Kamuflase capaian kinerja berpengaruh terhadap pencapaian tujuan politik selanjutnya. Untuk mengkamuflase kebijakan negatif bergantung pada strategi politik yang diterapkan dalam mengelola suatu issue krusial yang berkembang di tengah masyarakat, misal dengan melakukan "drama politik" untuk pengalihan issue yang menyangkut "kegagalan" dalam pemenuhan kebutuhan dasar masyarakat ataupun melakukan "manipulasi data" yang kontradiktif dengan fakta sesungguhnya.

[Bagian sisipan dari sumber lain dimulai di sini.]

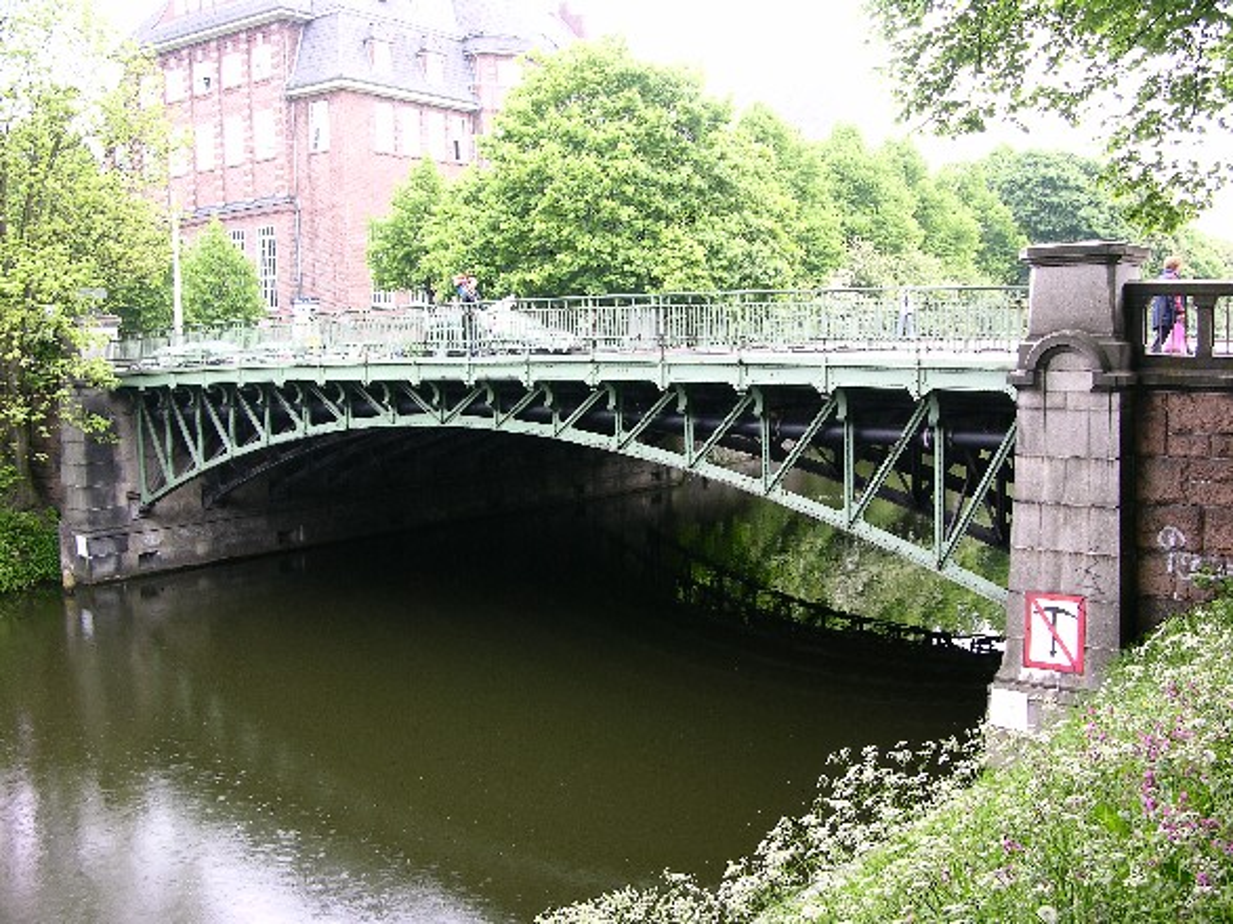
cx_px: 616
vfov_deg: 40.7
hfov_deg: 52.6
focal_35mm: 35
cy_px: 462
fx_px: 1246
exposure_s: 1/29.6
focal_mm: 8.9
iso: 50
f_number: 3.5
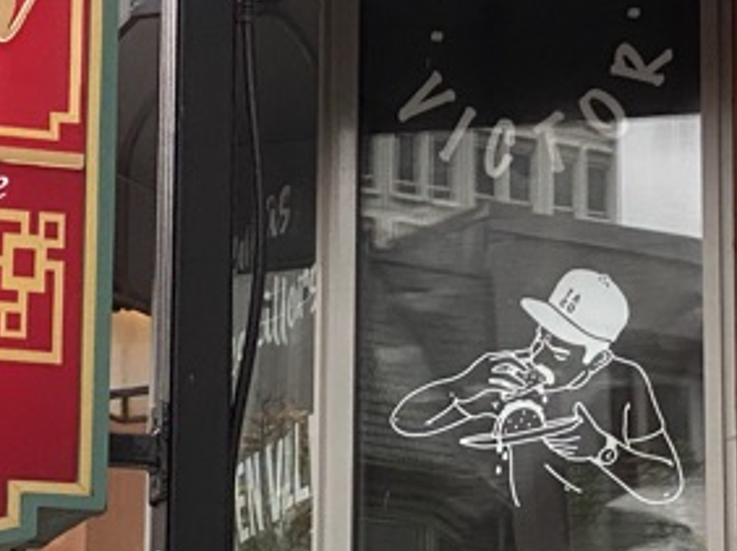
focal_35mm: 189
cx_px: 640
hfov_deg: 10.4
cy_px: 149
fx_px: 4021
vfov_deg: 7.8
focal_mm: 6
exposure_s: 1/121
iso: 100
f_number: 2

Ketika hal hal yang menyangkut kebijakan positif dapat diramu lalu dikemas sedemikian rupa maka segala kebijakan negatif dapat dikaburkan (camouflage) sehingga masyarakat (awam) tidak dapat melakukan penilaian secara objektif terhadap kinerja pemerintahan yang berimplikasi pada terlaksananya kontestasi pemilu yang tidak berkeadilan.
Olehnya itu, setiap pesaing mestinya jeli dalam "meredam" upaya upaya tersebut (kamuflase capaian kinerja) dengan melakukan strategi politik yang efektif guna mendorong keterbukaan informasi yang menyangkut implementasi program kerja (kontrak politik) secara akuntabel.
Dengan akuntabilitas, maka segala aktivitas dan kegiatan yang berkaitan dengan penggunaan sumber daya publik akan diungkapkan dan dilaporkan oleh pemerintah kepada masyarakat selaku pemberi mandat (Undang Undang Nomor 23 Tahun 2014 Tentang Pemerintah Daerah) sehingga praktis kontestasi pemilu akan berjalan secara "fair".
Dengan demikian rakyat (publik) dapat melakukan penilaian terhadap capaian kinerja pemerintahan (petahana) selama masa kepemimpinannya. Apakah capaian kinerja dalam kategori berhasil (kebijakan positif), ataukah capaian kinerja dalam kategori stagnan (kebijakan mandek), dan ataukah capaian kinerja dalam kategori gagal (kebijakan negatif), sehingga rakyat dapat menjadikan penilaian capaian kinerja tersebut sebagai "benchmark" dalam menentukan hak pilihnya pada kontestasi pemilihan umum.